イルラは気を引き締め、ロージーへと顔を向け直す。
「……魔素を増やせば泉は戻るか?魔素はより多く、より強い方へ引っ張られると言う性質があるが」
「可能性はあります。ただ…この魔素は、先程も言ったように、正常状態の場合は変動がほぼありません。この『異常』と同速度で泉の魔素が戻るかは不明ですし、その『より多くより強いもの』の定義が非常に難しいのです」
「例えばで良い、今その定義に当て嵌まるものは存在するか?」
ロージーが並ぶ女性調査員へ顔を向けた。少し考え込んだ後、顔を上げる。
「…そうですね、はっきりしているものは『神殿』そして『魔塔』です。人工物でありながら、自然魔素がかなり検出されます。後、『貴族学園』ですね。こちらは学園長がエルフ種である事が理由かと思われます。それと……一応…『魔獣』です…」
「………」
なるほど、用意出来るワケがない。
「神殿と魔塔は施設そのものと言うより、そこに集まる人々の強い魔力の集合体へ引き寄せられているのではと考えられています」
「集合体…ならば、首都などの人の多い場所も魔素は集まるのか?」
「いえ……人がいれば良いと言う事ではないようです。それなら、魔物の群れの方がまだ可能性はありますね」
「…魔物の群れ?」
女性調査員は腕を組んだ。
「魔力純度や濃度の問題かなと言われてます。やっぱり魔物は『魔』が名に付くだけあり、その魔力は人間より多いんですよ。人間が100人いるより、魔物が1体居る方が魔素は動くと思います」
イルラもスーもカカココを見た。カカココは急に視線が集まり「ん?」と交互に見返す。
「す、すみません!例え話です!本当に1体では難しいかと…人間が数集まるよりってだけで…すみません…」
ぺこぺこする調査員に「ああ…」と思わず嘆息混じりの声が出た。彼女に対してと言うよりも、解決策の目処がまるで立たないことへの声だった。ロージーも一緒になって謝り出したので、そんなに謝ることではないと言おうとした時だった。
カカココが鎌首を擡げて、ある方向へといきなり振り返った。突然の行動に全員の動きが止まる。

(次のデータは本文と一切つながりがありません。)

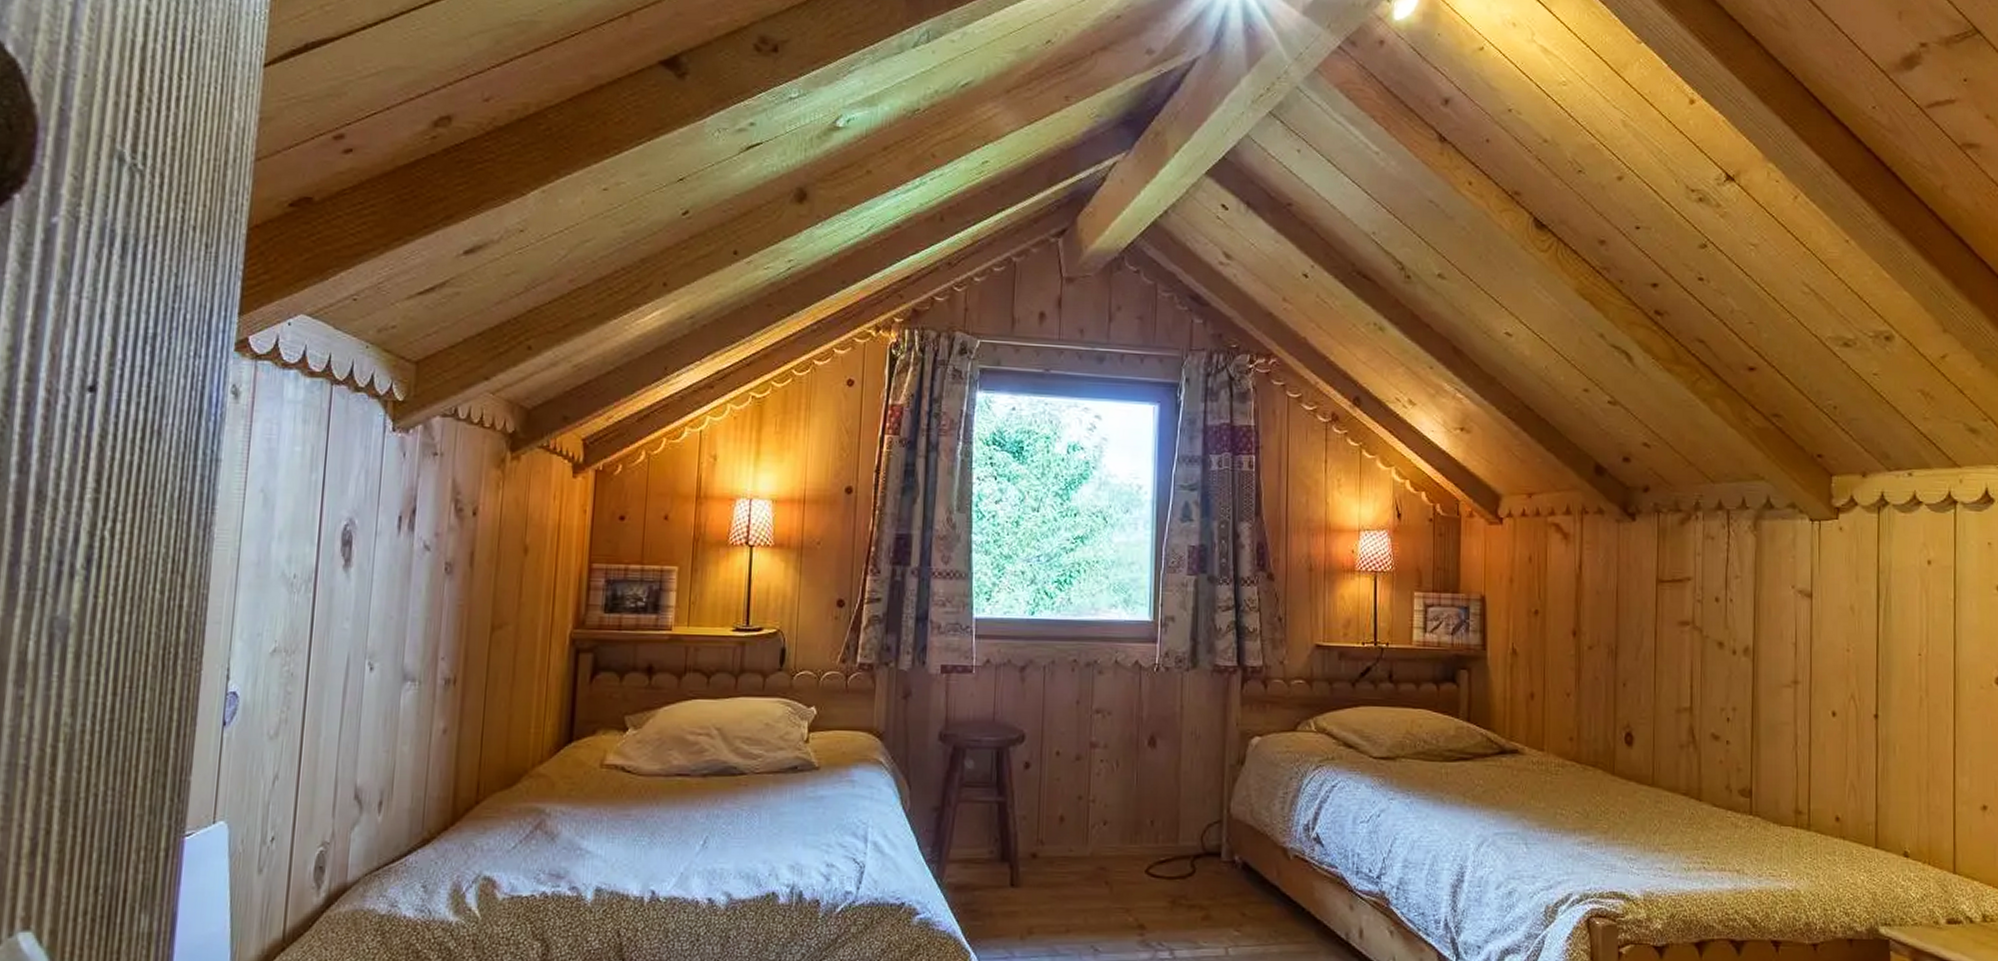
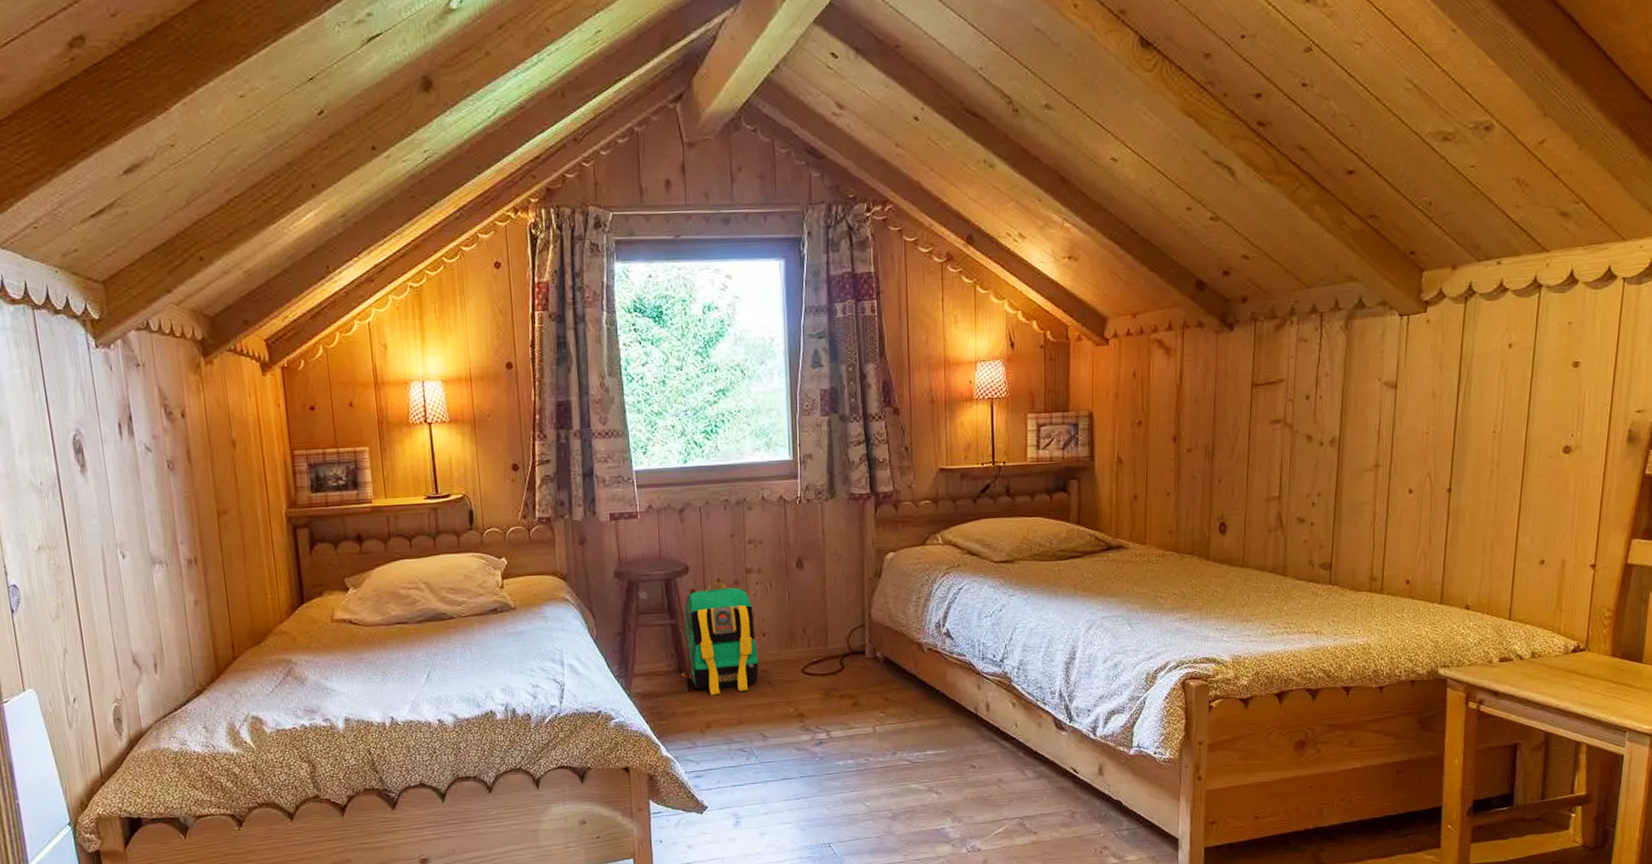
backpack: none [1005,755,1097,894] -> present [682,582,759,696]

そして、数秒後、皮膚を舐めるように足元から悪寒がイルラを包み込む。
大地が微かに震えている。
素早く立ち上がるとスーが不安げにイルラを見上げた。
「どうしたんだい」
「何かが来てる。母さん、屋敷内に居る使用人たちを集めておいてくれ」
「えっ…イルラ!?」
「危険を感じたらすぐに避難するんだ」
それだけ言うとイルラは外へ飛び出して行った。
その時、アルルアの村に向かって砂煙が移動していた。小さな砂煙を、大きな砂煙が追い掛けるような、大移動だ。更に空からは無数の影も落ちている。
数え切れない魔物の鳴き声が砂漠の大地を震わせていた。